Quote every text line in the records below verbatim, omitting the pictures from your output.

## Begin Dataset entries

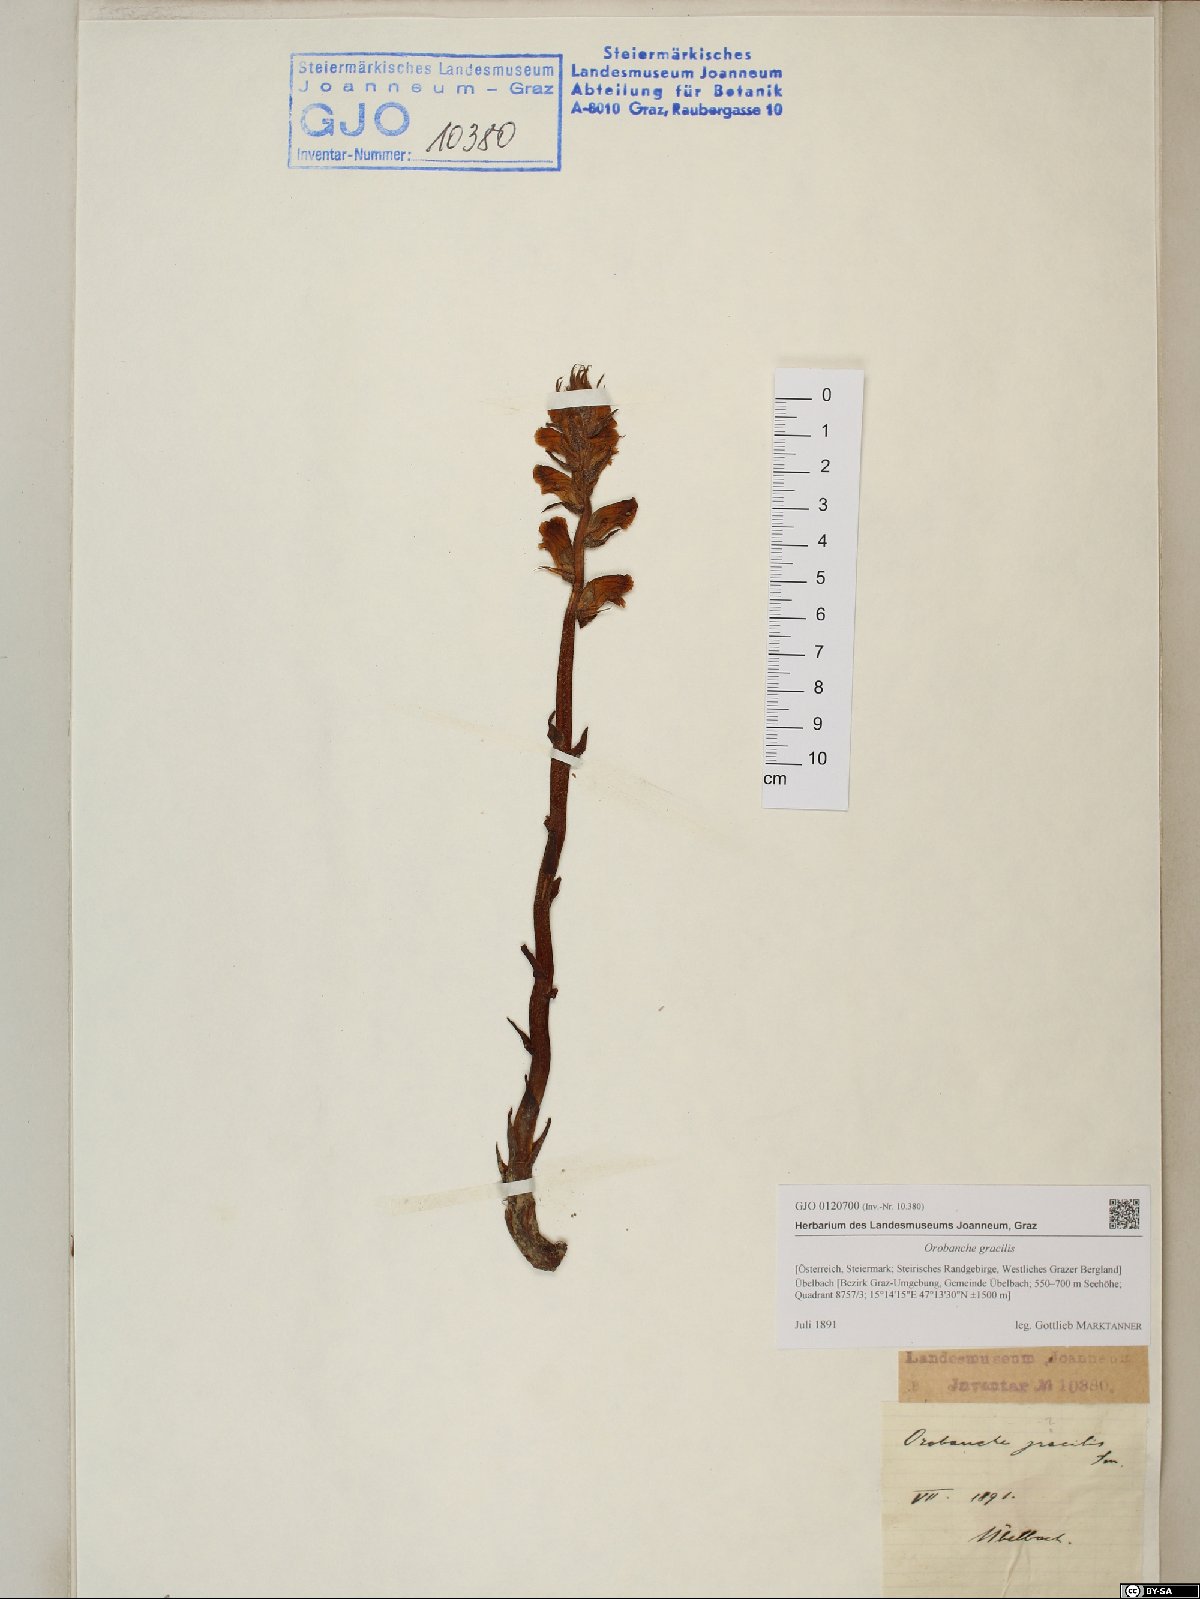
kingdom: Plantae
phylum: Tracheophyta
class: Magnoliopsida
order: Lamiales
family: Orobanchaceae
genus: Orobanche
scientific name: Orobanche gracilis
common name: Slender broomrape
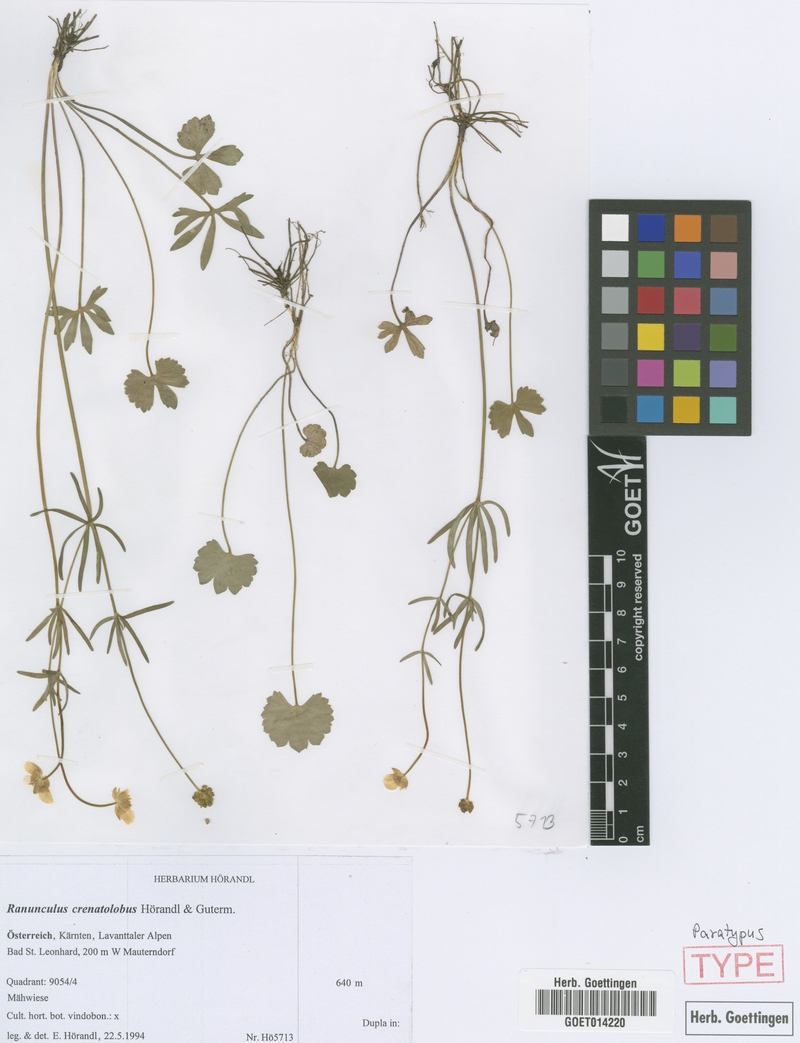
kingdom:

## End Dataset entries

Result for this exercise.
kingdom: Plantae
phylum: Tracheophyta
class: Magnoliopsida
order: Lamiales
family: Orobanchaceae
genus: Orobanche
scientific name: Orobanche gracilis
common name: Slender broomrape
kingdom:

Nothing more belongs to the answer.